Alternative working title: Sometimes You Win, Sometimes You Lose, and Sometimes You Just Scratch Your Head.

I recently had a couple of Amazon gift certificates bestowed upon me, which gave me an opportunity to raid my wish list and pick up a few CDs. The results were mixed; since I've seen little or no press on any of the bands which I purchased I figured I'd toss in my $0.02 for general consumption.

The big win was The Butcher's Ballroom by Diablo Swing Orchestra, an excellent album which I stumbled upon by way of an Amazon recommendation. "Swing orchestra" is an apt description for the group; the initial track on the album, "Balrog Boogie", is a swing tune spiced up with electric guitar and other non-swing elements. I'm admittedly a sucker for this type of thing; I have a soft spot for contemporary re-interpretations of older forms with a little bit of an edge to them.

Such endeavors have a tendency to descend into gimmickry, but DSO manages to avoid that for the most part. They don't limit themselves to swing; other tracks on the album evoke Spanish ballads ("D'angelo"), middle-Eastern string compositions ("Gunpowder Chant"), and classical music ("Velvet Embracer"). All of the tracks on the album are technically well-constructed, stylistically interesting, and show genuine creativity. If I have one minor complaint its that the female vocalist (vocalists?) sing in an operatic style for the entire album, which starts to get a little old after awhile. But apart from that I highly recommend it.

On the other end of the win/lose scale is New Erections by The Locust. I don't recall how this one got on my list; I think I may have heard them on The End. In any case the album is a big, fat bucket of fail; it was genuinely painful to listen to the entire thing from start to finish. Justin Pearson screams his way through the entire thing, completely negating whatever musical virtue it might otherwise exhibit. It's like listening to an amalgamation of the worst aspects of the DeadKennedys and System of a Down. According to their Wikipedia page that's intentional; Mr. Pearson says that he "wanted to change the way people perceive music, or maybe just destroy it in general". Well, let's hear it for success.

And then there are a couple that I haven't quite made up my mind about, Summon by Bloody Panda and All Reflections Drained by Xasthur. Neither have much in common with typical notions of "music", but unlike New Erections both albums are at least listenable even if the effort frequently seems academic.

Summon feels like a cohesive composition that someone has put a modicum of thought into, but its not something that I'd toss in casually at a party.
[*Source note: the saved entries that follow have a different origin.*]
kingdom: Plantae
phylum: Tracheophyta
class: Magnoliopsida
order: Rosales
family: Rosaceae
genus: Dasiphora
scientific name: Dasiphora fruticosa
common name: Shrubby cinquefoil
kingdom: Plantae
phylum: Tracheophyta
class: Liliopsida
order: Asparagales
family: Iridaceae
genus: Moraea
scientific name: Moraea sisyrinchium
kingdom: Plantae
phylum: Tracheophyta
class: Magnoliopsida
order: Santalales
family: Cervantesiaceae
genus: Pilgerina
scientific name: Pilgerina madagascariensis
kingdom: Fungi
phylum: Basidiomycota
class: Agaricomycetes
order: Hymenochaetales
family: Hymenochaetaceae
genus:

It tends towards sustained electric guitar and organ alternately punctuated by chanting, screaming, and percussion. Not particularly accessible or melodious; definitely an "art" piece, treat accordingly.

All Reflections Drained is so-so; taken one by one there are a number of pieces which aren't bad, but after awhile they all start to sound alike. Maybe it's just the mixing/recording quality; often one instrument will drown out all the others on a particular track. The drums, in particular, sound like they were recorded in someone's garage. Lastly, and perhaps I'm being uncharitable here, the first time I read the track listing it brought to mind nothing so much as this Penny Arcade cartoon.

Tuesday, December 01, 2009

Mike Huckabee Didn't Kill Maurice Clemmons

PZ's sentiment is understandable; all available information makes it look like Huckabee screwed the pooch. But trying to hang the killings of the police officers or Clemmons on him is simply unsupportable. Sure, if Huckabee had acted differently Clemmons might still be in jail, but the same can be said of various other officials that Clemmons encountered between 2000 and now. Why not criticize the judge who most recently granted him bail? Because that judge is a political non-entity and Huckabee is a visible figure that people want to vilify.